The assistant professor of communication design explored whether coaching users in prompting during their interaction with LLM-powered chatbots might impact users' perceptions and engagement with prompting, and further influence their trust calibration in the system.

Chris Chen stands at podium during the Second International Symposium on Trustworthy Autonomous Systems
Cheng “Chris” Chen, assistant professor of communication design, presents at the Second International Symposium on Trustworthy Autonomous Systems (TAS ’24) in Austin, Texas. Held on the campus of the University of Texas, the Sept. 15-18 event featured talks on the use of autonomous systems in transportation, healthcare, sustainability, robotics, law enforcement, defense and surveillance.

Cheng “Chris” Chen, a prolific researcher on subjects relating to psychology of communication technologies, such as social media, AI and generative AI, earned a best paper award this week at the Second International Symposium on Trustworthy Autonomous Systems (TAS ’24) in Austin, Texas, on the University of Texas campus.

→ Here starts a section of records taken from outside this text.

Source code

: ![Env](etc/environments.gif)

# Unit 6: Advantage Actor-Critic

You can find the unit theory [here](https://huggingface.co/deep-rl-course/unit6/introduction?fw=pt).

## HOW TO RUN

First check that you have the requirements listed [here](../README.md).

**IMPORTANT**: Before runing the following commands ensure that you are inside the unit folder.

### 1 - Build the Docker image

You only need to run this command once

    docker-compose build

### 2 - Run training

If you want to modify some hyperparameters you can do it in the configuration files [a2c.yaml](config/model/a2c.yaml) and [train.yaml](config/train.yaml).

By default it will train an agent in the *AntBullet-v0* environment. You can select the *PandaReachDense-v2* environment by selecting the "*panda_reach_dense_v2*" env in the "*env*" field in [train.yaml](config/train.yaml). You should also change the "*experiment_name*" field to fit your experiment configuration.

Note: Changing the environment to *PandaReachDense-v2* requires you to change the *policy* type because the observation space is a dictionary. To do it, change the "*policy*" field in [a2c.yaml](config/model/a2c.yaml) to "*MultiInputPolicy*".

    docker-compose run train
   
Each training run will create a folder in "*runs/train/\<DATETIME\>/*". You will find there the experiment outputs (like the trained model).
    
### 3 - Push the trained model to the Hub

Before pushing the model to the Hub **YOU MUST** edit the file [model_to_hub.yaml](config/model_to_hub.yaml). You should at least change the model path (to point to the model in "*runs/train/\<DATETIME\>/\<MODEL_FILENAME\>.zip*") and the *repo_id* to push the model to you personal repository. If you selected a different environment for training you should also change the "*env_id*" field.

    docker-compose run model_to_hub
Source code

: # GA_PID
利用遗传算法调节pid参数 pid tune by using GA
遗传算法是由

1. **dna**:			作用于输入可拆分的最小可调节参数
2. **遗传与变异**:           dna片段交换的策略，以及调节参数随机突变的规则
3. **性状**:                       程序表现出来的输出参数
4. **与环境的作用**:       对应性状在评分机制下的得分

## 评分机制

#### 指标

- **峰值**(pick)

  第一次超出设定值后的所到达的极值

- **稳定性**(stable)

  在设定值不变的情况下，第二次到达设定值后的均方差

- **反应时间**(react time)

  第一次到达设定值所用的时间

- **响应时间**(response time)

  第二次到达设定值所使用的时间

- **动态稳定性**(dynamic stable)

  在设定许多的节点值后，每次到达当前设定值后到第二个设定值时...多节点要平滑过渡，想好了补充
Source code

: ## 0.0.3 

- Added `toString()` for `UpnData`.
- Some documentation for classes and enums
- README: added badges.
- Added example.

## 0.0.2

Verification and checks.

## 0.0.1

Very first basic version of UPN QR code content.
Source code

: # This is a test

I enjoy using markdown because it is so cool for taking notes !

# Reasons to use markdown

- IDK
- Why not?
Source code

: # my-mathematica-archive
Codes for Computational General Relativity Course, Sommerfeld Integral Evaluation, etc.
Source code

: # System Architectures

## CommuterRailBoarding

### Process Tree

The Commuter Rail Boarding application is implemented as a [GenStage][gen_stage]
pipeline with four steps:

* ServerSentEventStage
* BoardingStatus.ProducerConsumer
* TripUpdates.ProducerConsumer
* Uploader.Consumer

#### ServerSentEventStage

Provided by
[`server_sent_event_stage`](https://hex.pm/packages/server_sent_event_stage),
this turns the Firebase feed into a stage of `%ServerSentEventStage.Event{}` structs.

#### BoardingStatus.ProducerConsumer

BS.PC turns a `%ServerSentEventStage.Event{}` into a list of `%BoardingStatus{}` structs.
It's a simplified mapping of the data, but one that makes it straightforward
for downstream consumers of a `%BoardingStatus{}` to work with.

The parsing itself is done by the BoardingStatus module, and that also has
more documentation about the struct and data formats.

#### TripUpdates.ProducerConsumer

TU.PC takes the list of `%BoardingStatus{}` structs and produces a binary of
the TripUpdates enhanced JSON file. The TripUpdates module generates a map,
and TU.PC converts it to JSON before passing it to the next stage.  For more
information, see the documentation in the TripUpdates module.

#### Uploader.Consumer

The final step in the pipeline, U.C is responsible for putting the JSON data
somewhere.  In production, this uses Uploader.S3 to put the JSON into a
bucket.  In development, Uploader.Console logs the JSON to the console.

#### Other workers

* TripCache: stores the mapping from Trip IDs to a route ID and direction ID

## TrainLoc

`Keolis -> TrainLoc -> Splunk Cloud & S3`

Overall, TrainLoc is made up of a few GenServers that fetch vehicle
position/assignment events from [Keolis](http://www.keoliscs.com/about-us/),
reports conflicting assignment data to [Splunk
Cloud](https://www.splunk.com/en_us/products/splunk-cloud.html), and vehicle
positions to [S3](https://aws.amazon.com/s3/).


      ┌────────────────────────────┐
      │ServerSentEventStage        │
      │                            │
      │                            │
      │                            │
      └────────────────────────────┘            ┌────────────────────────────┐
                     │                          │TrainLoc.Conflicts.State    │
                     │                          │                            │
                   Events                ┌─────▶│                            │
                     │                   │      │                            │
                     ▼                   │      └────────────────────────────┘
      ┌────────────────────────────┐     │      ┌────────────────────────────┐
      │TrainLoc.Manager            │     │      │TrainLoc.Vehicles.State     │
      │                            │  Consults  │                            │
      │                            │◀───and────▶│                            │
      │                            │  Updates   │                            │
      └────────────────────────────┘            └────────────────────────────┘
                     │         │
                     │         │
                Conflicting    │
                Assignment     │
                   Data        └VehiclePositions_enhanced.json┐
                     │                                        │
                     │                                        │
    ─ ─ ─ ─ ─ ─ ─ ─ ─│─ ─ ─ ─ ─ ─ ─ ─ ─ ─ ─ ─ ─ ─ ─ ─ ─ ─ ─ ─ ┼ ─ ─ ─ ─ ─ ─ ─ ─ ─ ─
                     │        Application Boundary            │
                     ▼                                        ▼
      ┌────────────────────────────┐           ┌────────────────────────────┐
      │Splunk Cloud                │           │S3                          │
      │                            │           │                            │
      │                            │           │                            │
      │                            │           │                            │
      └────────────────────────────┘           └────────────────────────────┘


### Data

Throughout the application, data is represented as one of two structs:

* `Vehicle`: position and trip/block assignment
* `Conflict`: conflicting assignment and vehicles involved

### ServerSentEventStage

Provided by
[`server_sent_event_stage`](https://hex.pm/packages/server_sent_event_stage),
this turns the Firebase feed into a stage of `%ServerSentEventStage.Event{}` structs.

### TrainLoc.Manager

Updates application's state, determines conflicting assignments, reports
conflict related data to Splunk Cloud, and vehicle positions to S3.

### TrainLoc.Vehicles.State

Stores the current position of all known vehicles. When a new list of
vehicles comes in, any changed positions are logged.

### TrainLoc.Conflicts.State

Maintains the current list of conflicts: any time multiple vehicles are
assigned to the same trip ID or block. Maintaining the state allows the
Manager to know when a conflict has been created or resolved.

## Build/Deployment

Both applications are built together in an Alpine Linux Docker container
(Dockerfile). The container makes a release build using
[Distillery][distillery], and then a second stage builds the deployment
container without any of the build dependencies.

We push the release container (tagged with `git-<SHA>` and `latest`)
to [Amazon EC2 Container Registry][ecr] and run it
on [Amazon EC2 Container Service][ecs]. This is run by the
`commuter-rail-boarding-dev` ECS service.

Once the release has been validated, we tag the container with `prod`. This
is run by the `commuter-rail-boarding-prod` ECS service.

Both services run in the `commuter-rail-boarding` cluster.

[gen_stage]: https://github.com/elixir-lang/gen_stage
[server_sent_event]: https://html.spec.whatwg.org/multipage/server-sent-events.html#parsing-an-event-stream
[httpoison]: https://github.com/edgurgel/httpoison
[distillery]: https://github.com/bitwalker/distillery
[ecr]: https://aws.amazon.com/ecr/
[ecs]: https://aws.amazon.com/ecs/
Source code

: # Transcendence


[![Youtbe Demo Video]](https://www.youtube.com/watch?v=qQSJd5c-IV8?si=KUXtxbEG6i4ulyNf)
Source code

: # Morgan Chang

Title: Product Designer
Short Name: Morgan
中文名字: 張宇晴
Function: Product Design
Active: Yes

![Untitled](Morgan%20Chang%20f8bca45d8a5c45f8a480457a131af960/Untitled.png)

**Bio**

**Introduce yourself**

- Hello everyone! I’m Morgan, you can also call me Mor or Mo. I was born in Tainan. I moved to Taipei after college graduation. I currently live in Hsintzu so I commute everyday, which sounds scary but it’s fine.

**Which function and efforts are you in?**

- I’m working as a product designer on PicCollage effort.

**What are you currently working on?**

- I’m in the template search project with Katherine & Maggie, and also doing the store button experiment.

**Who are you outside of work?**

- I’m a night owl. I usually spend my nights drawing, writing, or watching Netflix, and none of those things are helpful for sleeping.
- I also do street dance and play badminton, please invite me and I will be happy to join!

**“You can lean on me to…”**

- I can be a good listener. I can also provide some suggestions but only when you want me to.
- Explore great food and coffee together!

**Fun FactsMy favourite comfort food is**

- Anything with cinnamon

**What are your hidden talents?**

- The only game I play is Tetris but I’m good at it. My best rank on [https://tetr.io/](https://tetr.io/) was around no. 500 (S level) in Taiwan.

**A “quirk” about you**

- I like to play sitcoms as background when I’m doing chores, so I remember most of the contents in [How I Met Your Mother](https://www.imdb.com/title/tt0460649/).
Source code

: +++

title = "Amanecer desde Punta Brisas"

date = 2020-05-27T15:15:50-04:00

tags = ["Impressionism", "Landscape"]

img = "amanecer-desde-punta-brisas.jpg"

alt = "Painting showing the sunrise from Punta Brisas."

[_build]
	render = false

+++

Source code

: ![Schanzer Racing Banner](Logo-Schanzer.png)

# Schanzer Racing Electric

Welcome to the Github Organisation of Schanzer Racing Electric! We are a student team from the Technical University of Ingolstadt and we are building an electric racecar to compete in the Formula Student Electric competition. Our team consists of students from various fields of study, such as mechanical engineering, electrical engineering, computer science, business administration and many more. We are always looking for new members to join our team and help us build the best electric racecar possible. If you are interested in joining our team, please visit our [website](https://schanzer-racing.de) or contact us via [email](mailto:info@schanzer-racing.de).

The assistant professor of communication design was recognized for her collaborative project, examining the effects of prompt coaching on users’ perceptions, engagement and trust in the AI system. The article is titled “Is Your Prompt Detailed Enough? Exploring the Effects of Prompt Coaching on Users’ Perceptions, Engagement, and Trust in Text-to-Image Generative AI Tools.”

Cheng Chen with S. Shyam Sundar
Chen stands with one of her frequent collaborators, S. Shyam Sundar, a Penn State professor and the director of the Center for Socially Responsible Artificial Intelligence.

Chen published the paper with Eunchae Jang and S. Shyam Sundar of Penn State University and Sangwook Lee of the University of Colorado Boulder. Sundar also served as the symposium’s keynote speaker.

“Users had a strong need for prompt coaching when they interacted with text-to-image generative AI tools,” Chen said. “By providing assistance in helping users specifying their prompts, they appear to elaborate on their prompts, which further increased their ability to align their trust with the AI’s true trustworthiness, a process known as trust calibration.”

Chen presented a second paper at the symposium examining explanation timing, titled “When to Explain? Exploring the Effects of Explanation Timing on User Perceptions and Trust in AI Systems.” Chen co-authored the paper with Sundar, as well as Mengqi Liao of the University of Georgia.

According to the TAS ’24 program, the event featured 25 accepted papers presented as talks, focusing on the use of autonomous systems in transportation, healthcare, sustainability, robotics, law enforcement, defense and surveillance.

In recent months, Chen has published and presented research examining how to communicate algorithmic bias through training data; how patients view their interactions with individualizing AI doctors; and how users perceive autoplay features on video platforms. In July, she made an in-person presentation at the 2024 International Communication Association Conference in Gold Coast, Australia.